# NEW DESKTOP.. pretty pic..



## Redfoot NERD (Mar 27, 2010)

I expected something to jump out of there and grab my face ---







NERD

*anyone like the hi-res pic just email me*

In fact I may post a few more pics from there if anyone would like to see them ---- http://www.cypressgardens.info/index.html


----------



## Yvonne G (Mar 27, 2010)

I've always been fascinated by water gardens and the creatures who live there. I have a bath tub sunk down into the ground that was supposed to be a water lily pond, but I "planted" it in the shade and the lilies won't grow. I used to take my flashlight out at night and shine it into the water so I could see the critters in there. I've found dragon fly nymphs, polywogs, an errant toad (which I quickly rescued) and of course, the gold fish.


----------



## terryo (Mar 27, 2010)

Very nice Terry...I have so many myself every summer.......but I have to enjoy it now because I'm getting rid of my big pond this Spring and making a big Boxie enclosure with a pond and stream....can't wait to start.
You're the one who taught me how to take pictures....remember?


----------



## webskipper (Mar 27, 2010)

I miss my turtle pond (up north). The upper ponds were occupied with lilies,pygmy cattails, variegated cattails, corkscrews, parrots feathers etc to help deal with the waste of the young Snappers. Goldfish thrived.

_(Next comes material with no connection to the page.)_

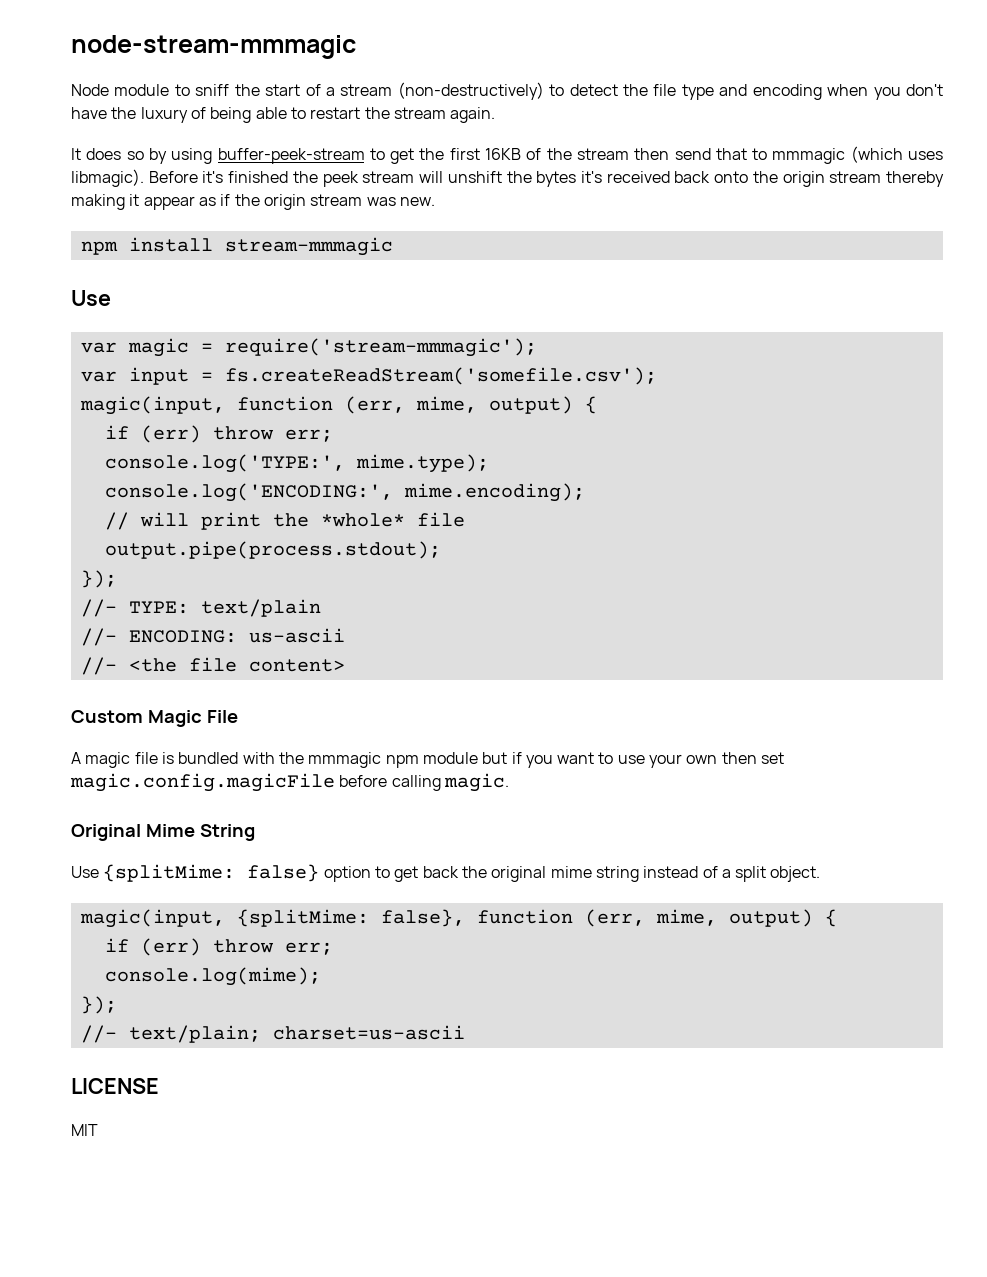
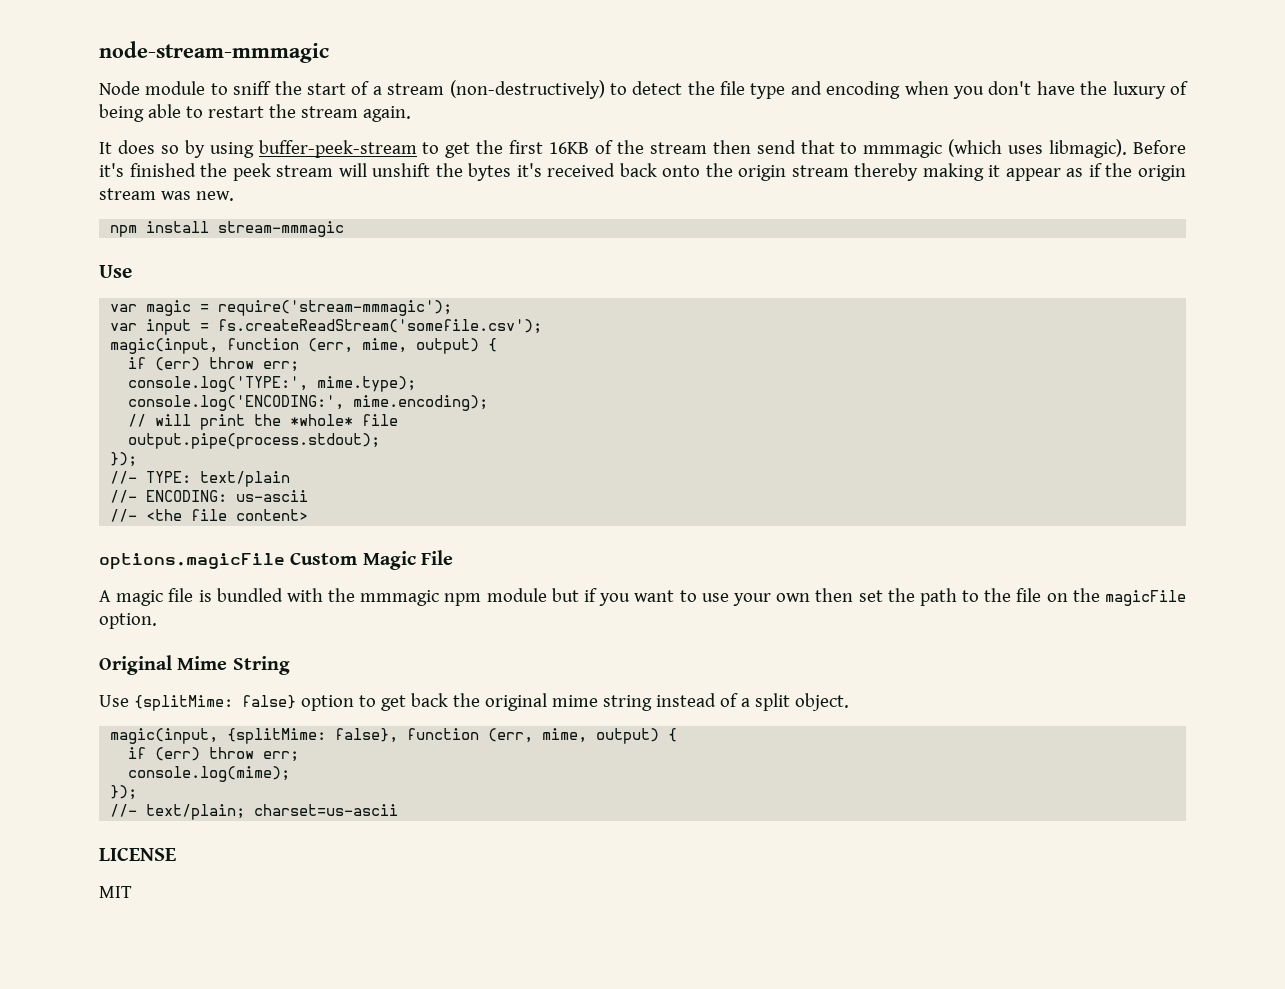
(345, 665) none -> [99,553,285,570] options.magicFile
[70,773,509,792] magic.config.magicFile before calling magic. -> [887,588,1187,606] [99,613,157,629] the path to the file on the magicFile option.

It was my huge aquarium outdoors. Each pond spilled over with a waterfall into the one below it. I'll try it again here in AZ.


----------



## Redfoot NERD (Mar 27, 2010)

You're the one who taught me how to take pictures....remember? And it has paid off.. great 'back-yard' stuff! 

These are in the wild/at Cypress Gardens...

The "Butterfly House" -











"Walking trails" -
















We "rowed" right out among them in a 'flat-bottom boat'.. more like just drifted along for a couple hours!

..... more later.

Terry K


----------



## Stephanie Logan (Mar 28, 2010)

My, my...it's hard to find the words...it certainly makes one contemplate her place in the big wide world...such a gift.


----------



## terryo (Mar 28, 2010)

I don't know why, but that picture is so beautiful that it gives me an eerie feeling....quiet and serene, but frightening at the same time.


----------



## Redfoot NERD (Mar 28, 2010)

I think we'll go back this spring.............


----------